Search the data below for "CHINA"; list each line that holds it.

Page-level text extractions
..............................

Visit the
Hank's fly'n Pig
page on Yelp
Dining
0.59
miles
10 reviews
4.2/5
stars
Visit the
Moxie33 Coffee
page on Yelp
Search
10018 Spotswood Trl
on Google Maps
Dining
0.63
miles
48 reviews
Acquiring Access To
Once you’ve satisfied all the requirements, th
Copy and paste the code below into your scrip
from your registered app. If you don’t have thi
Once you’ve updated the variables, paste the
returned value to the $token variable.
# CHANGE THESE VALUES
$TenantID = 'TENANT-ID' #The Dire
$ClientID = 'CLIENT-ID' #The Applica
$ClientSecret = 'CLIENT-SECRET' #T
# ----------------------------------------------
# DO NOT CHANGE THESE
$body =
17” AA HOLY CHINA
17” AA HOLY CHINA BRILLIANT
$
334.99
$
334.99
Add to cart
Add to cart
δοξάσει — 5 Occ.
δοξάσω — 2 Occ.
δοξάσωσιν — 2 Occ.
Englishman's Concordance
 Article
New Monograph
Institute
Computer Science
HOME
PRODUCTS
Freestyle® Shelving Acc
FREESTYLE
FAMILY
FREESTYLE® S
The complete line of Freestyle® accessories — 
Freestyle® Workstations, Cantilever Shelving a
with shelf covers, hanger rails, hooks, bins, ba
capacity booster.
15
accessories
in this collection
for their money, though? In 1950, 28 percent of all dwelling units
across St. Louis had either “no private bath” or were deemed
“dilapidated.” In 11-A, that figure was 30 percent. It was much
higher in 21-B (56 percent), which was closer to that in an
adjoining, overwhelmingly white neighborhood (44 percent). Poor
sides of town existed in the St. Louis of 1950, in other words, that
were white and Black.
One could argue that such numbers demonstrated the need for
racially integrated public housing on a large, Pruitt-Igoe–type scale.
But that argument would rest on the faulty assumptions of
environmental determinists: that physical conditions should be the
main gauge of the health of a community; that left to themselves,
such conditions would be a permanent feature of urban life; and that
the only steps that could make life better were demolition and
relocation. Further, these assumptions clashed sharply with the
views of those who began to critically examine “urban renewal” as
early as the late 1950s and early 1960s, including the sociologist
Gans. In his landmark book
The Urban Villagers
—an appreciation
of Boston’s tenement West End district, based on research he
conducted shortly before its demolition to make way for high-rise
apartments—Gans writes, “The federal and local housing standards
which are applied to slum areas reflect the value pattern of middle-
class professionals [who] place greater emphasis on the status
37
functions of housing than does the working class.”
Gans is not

..............................

Result of this task:
17” AA HOLY CHINA
17” AA HOLY CHINA BRILLIANT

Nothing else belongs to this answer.